● **Texte étudié**

Journée cartes postales

On a rendez-vous à 8h avec Eduardo muy sympatico sur son petit bateau, pero c’est un poco tôt. On doit aller à Livingstone, cette petite ville sur la côte caribéenne. Il nous fait naviguer à travers de petites lagunes, peuplées de nénuphars fleuris. La sérénité se reflète dans l’eau.

On navigue également autour de petites îles, peuplées de quelques dizaines de familles qui vivent de la pêche et du petit commerce, dans des maisons au niveau de l’eau, dans une intime proximité avec la nature. Cette rivière est leur vie et vice versa.

Eduardo est une célébrité sur la rivière. Comme moi, il salue tous les pêcheurs et lanchas qu’on croise. Juste que lui reçoit une réponse en retour. Je garde le sourire et ne me décourage pas. On enchaine les paysages splendides, et on ne se lasse pas de regarder les rives, et le fleuve lui même, dont le lit dépasse parfois les 2 km de large. Après un passage dans des gorges qui peuvent rappeler un peu le Verdon en plus sauvage, on commence à voir les cocotiers, des épaves de bateau, et enfin le dénouement, l’embouchure sur la mer des Caraïbes, d’un bleu turquoise et pur.  L’air est plus sec, le soleil plus fort, tout en restant sur le même bateau, on change de monde. 

On saute à la mer avec le couteau entre les dents, et on débarque sur une plage paradisiaque de sable blanc, avec juste quelques hamacs, des cocotiers penchés. Et un bar. Une noix de coco fait partie du package. Instant carte postale. Bien que très chaude, l’eau est moins claire qu’elle n’apparaissait depuis le bateau. Juste pour trouver un truc un peu négatif à dire. On repart, blasés.

● **Les données**

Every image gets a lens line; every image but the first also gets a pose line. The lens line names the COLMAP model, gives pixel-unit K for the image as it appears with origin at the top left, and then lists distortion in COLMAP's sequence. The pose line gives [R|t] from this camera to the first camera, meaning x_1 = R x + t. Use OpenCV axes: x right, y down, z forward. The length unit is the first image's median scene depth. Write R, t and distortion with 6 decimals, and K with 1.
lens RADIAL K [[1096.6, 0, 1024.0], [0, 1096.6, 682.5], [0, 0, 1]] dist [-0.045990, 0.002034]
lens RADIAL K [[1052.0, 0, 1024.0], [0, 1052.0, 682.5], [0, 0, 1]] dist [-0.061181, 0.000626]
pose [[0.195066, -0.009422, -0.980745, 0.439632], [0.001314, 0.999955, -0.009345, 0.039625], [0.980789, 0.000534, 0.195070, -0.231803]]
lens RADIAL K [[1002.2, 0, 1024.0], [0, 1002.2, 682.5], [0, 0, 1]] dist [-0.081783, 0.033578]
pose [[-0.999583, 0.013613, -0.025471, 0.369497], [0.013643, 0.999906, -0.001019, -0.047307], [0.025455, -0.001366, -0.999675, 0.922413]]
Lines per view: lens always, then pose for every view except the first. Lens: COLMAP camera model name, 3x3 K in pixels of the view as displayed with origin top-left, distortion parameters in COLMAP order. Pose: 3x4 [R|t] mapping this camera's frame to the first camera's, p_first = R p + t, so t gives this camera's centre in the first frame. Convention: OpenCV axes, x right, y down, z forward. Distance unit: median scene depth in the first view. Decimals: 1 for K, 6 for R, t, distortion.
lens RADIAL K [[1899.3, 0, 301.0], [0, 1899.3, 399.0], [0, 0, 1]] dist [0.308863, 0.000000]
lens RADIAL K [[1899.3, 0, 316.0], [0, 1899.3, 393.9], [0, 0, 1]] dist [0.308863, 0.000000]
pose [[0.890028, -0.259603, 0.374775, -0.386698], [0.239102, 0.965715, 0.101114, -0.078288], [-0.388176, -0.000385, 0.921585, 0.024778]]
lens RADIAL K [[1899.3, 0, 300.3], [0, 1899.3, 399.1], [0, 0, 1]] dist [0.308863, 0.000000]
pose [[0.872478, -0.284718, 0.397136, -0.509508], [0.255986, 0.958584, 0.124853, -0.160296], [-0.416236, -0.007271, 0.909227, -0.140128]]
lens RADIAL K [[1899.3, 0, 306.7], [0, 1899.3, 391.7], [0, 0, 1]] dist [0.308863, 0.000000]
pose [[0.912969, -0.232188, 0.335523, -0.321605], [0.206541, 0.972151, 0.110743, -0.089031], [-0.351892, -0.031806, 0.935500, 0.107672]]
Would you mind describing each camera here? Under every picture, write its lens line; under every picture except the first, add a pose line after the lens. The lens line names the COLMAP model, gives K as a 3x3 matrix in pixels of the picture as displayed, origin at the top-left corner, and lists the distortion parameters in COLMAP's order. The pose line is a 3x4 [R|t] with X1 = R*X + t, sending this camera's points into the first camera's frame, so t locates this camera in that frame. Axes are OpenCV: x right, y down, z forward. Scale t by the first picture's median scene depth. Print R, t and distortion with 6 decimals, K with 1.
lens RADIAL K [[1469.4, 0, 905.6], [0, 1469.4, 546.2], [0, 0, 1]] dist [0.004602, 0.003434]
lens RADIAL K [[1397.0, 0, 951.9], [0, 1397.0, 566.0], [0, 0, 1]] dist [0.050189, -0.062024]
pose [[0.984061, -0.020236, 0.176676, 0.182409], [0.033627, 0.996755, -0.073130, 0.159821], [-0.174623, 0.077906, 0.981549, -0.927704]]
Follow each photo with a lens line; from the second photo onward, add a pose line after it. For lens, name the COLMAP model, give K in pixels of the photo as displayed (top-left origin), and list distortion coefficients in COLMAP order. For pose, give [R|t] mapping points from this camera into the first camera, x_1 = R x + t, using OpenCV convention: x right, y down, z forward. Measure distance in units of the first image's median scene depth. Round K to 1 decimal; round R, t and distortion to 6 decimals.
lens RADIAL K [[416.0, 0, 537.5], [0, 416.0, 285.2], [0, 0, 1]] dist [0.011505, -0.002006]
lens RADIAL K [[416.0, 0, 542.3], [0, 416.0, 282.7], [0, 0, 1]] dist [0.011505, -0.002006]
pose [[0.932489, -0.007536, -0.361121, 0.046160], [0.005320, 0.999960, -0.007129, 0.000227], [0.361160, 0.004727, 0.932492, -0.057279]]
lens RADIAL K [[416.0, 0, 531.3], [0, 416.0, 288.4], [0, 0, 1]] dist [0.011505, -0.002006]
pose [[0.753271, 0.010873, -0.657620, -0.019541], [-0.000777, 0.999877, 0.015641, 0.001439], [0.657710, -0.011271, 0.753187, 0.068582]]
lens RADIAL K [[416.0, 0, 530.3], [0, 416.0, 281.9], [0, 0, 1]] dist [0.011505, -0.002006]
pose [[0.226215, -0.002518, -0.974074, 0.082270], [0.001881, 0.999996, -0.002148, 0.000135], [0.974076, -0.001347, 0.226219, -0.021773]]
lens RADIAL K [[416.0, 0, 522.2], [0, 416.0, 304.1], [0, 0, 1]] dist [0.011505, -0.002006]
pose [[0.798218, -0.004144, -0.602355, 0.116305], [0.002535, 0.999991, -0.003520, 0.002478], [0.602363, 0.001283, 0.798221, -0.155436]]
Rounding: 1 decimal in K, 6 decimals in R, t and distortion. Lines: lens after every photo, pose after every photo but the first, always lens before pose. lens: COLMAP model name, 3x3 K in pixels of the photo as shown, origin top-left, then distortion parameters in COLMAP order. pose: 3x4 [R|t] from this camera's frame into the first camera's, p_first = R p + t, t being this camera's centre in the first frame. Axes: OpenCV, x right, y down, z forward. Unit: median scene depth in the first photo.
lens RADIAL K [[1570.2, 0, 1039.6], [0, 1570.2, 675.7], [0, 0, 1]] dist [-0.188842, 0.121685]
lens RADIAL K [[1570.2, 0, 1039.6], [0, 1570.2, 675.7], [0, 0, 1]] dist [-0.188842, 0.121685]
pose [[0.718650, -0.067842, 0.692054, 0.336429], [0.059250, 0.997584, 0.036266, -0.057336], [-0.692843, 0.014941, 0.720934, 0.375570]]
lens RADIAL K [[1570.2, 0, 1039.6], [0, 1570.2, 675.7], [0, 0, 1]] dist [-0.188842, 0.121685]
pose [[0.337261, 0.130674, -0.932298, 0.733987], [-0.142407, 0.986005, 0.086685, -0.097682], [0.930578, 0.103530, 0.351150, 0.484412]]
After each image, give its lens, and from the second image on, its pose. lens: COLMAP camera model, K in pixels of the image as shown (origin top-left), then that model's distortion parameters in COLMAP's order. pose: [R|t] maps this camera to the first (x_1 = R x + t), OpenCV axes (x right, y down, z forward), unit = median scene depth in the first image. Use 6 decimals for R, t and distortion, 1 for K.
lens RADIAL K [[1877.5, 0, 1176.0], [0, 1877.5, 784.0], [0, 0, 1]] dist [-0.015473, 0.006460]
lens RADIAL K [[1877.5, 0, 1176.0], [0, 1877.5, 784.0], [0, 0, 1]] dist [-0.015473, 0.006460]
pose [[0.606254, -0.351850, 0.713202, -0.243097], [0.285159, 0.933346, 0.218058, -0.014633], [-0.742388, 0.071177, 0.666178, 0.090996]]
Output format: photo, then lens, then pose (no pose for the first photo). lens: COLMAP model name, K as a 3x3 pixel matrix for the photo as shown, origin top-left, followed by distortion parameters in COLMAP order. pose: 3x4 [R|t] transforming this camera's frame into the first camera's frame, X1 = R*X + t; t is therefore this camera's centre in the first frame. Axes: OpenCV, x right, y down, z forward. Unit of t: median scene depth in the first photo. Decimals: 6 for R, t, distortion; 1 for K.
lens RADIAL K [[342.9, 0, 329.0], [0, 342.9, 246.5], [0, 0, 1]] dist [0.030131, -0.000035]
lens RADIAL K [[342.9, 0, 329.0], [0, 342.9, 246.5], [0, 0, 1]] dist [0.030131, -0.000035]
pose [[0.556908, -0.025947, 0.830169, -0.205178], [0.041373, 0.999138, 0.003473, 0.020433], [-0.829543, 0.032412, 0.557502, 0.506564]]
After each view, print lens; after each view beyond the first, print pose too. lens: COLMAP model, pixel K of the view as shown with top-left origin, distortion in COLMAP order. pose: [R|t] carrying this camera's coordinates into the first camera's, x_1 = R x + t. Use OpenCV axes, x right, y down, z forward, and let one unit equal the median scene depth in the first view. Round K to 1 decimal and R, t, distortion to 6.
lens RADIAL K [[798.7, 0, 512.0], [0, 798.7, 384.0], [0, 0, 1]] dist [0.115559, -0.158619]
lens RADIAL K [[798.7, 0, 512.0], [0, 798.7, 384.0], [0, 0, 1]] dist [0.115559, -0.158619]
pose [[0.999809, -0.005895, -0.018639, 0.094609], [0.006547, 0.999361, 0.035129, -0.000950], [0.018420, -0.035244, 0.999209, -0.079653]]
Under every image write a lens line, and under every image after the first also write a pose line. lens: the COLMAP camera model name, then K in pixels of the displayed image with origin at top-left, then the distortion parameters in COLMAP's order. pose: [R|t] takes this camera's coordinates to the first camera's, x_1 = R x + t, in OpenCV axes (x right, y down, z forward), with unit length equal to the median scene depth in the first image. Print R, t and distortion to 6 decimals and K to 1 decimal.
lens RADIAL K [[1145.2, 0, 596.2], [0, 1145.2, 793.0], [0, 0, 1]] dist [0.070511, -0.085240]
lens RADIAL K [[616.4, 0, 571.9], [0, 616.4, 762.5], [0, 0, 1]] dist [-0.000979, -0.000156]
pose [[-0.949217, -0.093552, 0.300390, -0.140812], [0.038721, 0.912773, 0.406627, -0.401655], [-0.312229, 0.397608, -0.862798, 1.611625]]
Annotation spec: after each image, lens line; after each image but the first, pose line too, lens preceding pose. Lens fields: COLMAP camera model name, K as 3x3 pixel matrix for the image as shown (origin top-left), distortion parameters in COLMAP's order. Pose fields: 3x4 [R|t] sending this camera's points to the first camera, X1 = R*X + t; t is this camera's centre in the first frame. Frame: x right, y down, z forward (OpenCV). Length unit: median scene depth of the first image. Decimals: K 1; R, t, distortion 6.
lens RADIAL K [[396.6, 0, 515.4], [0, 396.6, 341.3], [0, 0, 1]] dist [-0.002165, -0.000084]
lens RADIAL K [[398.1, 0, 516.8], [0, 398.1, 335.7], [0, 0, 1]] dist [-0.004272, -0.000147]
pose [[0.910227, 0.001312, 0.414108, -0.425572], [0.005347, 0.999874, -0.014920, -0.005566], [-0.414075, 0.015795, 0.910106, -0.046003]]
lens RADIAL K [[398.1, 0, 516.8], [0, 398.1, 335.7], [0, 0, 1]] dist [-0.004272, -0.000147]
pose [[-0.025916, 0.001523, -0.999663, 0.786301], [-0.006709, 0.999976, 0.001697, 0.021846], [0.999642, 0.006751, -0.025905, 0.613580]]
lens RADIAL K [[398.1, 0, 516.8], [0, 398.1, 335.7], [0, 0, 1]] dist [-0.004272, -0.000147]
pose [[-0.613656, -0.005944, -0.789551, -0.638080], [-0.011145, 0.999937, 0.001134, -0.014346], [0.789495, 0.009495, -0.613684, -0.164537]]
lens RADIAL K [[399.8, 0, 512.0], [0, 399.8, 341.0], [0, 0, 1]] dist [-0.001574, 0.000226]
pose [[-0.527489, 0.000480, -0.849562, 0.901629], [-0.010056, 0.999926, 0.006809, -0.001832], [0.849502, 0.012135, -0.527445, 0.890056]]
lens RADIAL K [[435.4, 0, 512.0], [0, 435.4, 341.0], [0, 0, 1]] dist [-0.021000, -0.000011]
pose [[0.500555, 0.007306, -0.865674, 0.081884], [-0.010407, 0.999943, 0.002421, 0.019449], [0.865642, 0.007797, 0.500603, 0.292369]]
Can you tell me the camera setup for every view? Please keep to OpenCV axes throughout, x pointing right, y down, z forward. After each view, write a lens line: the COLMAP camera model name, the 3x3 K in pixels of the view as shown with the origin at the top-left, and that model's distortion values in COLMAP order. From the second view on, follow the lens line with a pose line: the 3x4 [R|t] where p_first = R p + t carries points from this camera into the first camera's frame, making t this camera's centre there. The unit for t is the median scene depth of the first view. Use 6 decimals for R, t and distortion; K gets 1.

● **À faire A**
Dans le texte, quelles sont toutes les choses qu'on commence à voir après le passage dans les gorges ?
● **À faire B**
Extrayez du texte le passage qui commence par « Journée cartes postales » et va jusqu'à « reflète dans l’eau. ».
Vous n'avez pas besoin des lignes.

● **Réponse A**
Les cocotiers, des épaves de bateau et l'embouchure sur la mer des Caraïbes.

● **Réponse B**
Journée cartes postales

On a rendez-vous à 8h avec Eduardo muy sympatico sur son petit bateau, pero c’est un poco tôt. On doit aller à Livingstone, cette petite ville sur la côte caribéenne. Il nous fait naviguer à travers de petites lagunes, peuplées de nénuphars fleuris. La sérénité se reflète dans l’eau.